Required action 1:
According to the passage on Gulf Arab bloggers, which bloggers scaled back on covering local events?
::: Selected text
Long before Facebook updates and 140-character tweets, a number of cyber activists defined the landscape of non-government led opinion in the Gulf Arab states. In less than a decade, a group of bloggers—many of whom have never met—has paved the way for the emergence of the “other opinion” that was and continues to be largely missing from the government controlled Gulf Arab media. The shake-up to traditional media that these blogging pioneers caused was no less significant than what Al Jazeera’s arrival did to the moribund government-controlled television channels of the Arab world.
Today the number of Twitter and Facebook users in the Gulf is estimated to be in the millions. Many are outspoken and critical of Gulf Arab regime policies, religious establishments, and the stagnation of social and political reform. There is no doubt that this space for online peaceful dissent would be even narrower and less tolerated than it is today had it not been for the courageous activism of the Arab and Gulf blogging pioneers. A majority of these social media pioneers have incorporated new mediums into their activism, but a few chose to stop blogging altogether. Some are no longer with us today, while others have gone into hiding in fear of being jailed. Bloggers such as emoodz, Redbelt, and Silly Bahraini Girl scaled back on covering local events out of fear of intimidation or possible reprisals following arrests of high profile bloggers. Where some bloggers adopted pseudonyms, others used their real names despite the many pressures and threats they faced. Although many of these bloggers never met in the real world, their lives were interconnected nonetheless.
::::::
::: Extracted material
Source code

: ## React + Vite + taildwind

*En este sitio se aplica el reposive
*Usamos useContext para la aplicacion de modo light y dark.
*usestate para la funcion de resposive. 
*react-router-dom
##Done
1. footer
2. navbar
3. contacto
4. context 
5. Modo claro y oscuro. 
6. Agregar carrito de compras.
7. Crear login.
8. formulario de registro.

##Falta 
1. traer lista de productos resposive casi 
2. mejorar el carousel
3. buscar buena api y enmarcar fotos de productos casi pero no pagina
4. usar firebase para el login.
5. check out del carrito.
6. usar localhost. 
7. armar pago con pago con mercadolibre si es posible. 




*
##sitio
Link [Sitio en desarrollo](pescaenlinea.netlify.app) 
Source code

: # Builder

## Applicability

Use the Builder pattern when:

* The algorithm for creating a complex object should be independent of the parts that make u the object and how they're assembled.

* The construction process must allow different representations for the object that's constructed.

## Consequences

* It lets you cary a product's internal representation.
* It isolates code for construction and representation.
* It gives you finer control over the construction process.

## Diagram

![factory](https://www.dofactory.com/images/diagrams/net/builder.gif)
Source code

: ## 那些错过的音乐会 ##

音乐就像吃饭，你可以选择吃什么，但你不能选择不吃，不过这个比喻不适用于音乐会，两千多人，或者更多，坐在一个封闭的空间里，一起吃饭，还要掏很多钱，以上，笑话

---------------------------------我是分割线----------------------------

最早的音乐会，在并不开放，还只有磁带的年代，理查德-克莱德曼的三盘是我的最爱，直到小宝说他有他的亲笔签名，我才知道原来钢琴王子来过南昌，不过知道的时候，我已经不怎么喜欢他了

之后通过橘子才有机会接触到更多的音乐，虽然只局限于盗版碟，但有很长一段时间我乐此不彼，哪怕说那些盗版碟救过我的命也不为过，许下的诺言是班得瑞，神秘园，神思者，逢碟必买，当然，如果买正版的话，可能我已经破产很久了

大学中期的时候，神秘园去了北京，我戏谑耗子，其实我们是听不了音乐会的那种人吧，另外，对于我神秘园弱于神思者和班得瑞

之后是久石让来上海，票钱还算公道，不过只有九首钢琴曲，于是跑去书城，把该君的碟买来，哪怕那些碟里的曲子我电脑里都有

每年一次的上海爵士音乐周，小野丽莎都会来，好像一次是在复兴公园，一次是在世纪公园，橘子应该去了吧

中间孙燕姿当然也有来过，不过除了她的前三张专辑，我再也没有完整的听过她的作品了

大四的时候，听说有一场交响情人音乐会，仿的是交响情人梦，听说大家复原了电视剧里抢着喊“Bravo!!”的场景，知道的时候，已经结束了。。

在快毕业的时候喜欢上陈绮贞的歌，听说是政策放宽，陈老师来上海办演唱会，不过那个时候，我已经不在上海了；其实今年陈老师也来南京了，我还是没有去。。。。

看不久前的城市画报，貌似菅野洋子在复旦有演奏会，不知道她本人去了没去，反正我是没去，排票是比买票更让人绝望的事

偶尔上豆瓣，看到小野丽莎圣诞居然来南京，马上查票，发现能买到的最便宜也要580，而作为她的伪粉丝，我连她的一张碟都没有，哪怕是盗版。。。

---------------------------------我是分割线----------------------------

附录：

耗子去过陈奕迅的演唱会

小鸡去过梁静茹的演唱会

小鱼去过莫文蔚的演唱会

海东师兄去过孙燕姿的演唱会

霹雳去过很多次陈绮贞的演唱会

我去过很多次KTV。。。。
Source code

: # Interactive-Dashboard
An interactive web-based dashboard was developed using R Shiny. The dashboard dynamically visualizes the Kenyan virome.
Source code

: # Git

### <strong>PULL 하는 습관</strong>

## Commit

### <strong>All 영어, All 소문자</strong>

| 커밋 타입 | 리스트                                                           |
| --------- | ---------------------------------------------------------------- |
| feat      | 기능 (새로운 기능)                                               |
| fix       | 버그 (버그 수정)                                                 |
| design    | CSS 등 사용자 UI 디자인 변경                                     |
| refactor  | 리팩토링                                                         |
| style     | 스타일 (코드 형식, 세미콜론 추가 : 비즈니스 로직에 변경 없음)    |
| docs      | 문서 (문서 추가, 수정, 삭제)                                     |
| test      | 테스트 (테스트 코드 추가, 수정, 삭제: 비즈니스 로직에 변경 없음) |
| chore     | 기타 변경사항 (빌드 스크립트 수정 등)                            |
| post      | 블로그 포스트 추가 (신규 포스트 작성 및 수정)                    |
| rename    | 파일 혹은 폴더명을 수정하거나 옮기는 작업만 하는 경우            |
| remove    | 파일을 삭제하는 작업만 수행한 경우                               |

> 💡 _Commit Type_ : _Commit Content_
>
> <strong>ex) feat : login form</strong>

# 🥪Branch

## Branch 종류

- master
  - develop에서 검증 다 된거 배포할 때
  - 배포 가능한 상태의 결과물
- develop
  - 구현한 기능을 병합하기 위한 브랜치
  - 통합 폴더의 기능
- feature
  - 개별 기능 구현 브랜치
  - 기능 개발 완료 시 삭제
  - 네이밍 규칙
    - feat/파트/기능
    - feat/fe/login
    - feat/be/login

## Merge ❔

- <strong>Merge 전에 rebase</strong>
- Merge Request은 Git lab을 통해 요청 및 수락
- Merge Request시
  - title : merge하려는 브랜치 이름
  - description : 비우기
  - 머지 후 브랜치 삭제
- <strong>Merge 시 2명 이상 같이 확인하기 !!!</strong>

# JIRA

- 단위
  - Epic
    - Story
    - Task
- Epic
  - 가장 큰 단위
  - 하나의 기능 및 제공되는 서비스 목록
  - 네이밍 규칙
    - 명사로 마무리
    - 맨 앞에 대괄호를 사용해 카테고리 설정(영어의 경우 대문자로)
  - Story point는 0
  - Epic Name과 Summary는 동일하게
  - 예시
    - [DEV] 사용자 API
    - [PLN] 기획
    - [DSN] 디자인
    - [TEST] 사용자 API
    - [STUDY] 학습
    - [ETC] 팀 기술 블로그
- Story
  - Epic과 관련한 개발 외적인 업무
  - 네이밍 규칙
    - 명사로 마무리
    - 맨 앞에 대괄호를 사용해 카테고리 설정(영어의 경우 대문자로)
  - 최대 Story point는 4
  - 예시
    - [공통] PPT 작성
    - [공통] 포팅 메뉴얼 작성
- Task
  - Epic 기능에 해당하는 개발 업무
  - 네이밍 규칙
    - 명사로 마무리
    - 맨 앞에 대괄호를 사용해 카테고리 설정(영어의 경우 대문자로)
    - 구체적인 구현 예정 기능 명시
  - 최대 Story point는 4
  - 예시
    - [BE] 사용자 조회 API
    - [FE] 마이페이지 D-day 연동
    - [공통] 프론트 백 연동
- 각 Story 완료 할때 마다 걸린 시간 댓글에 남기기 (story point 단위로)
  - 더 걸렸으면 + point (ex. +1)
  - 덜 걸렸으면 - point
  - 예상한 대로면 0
::::::
Required action 2:
Rewrite only the portion of the entries from the line containing "最早的音乐会，在并不开放，还" through the line containing "### <strong>All 영어, All 소문자</strong>", inclusive, replacing "Kenyan" with "Ugandan" and leaving everything else unchanged.

Written solution 1:
emoodz, Redbelt, and Silly Bahraini Girl.

Written solution 2:
最早的音乐会，在并不开放，还只有磁带的年代，理查德-克莱德曼的三盘是我的最爱，直到小宝说他有他的亲笔签名，我才知道原来钢琴王子来过南昌，不过知道的时候，我已经不怎么喜欢他了

之后通过橘子才有机会接触到更多的音乐，虽然只局限于盗版碟，但有很长一段时间我乐此不彼，哪怕说那些盗版碟救过我的命也不为过，许下的诺言是班得瑞，神秘园，神思者，逢碟必买，当然，如果买正版的话，可能我已经破产很久了

大学中期的时候，神秘园去了北京，我戏谑耗子，其实我们是听不了音乐会的那种人吧，另外，对于我神秘园弱于神思者和班得瑞

之后是久石让来上海，票钱还算公道，不过只有九首钢琴曲，于是跑去书城，把该君的碟买来，哪怕那些碟里的曲子我电脑里都有

每年一次的上海爵士音乐周，小野丽莎都会来，好像一次是在复兴公园，一次是在世纪公园，橘子应该去了吧

中间孙燕姿当然也有来过，不过除了她的前三张专辑，我再也没有完整的听过她的作品了

大四的时候，听说有一场交响情人音乐会，仿的是交响情人梦，听说大家复原了电视剧里抢着喊“Bravo!!”的场景，知道的时候，已经结束了。。

在快毕业的时候喜欢上陈绮贞的歌，听说是政策放宽，陈老师来上海办演唱会，不过那个时候，我已经不在上海了；其实今年陈老师也来南京了，我还是没有去。。。。

看不久前的城市画报，貌似菅野洋子在复旦有演奏会，不知道她本人去了没去，反正我是没去，排票是比买票更让人绝望的事

偶尔上豆瓣，看到小野丽莎圣诞居然来南京，马上查票，发现能买到的最便宜也要580，而作为她的伪粉丝，我连她的一张碟都没有，哪怕是盗版。。。

---------------------------------我是分割线----------------------------

附录：

耗子去过陈奕迅的演唱会

小鸡去过梁静茹的演唱会

小鱼去过莫文蔚的演唱会

海东师兄去过孙燕姿的演唱会

霹雳去过很多次陈绮贞的演唱会

我去过很多次KTV。。。。
Source code

: # Interactive-Dashboard
An interactive web-based dashboard was developed using R Shiny. The dashboard dynamically visualizes the Ugandan virome.
Source code

: # Git

### <strong>PULL 하는 습관</strong>

## Commit

### <strong>All 영어, All 소문자</strong>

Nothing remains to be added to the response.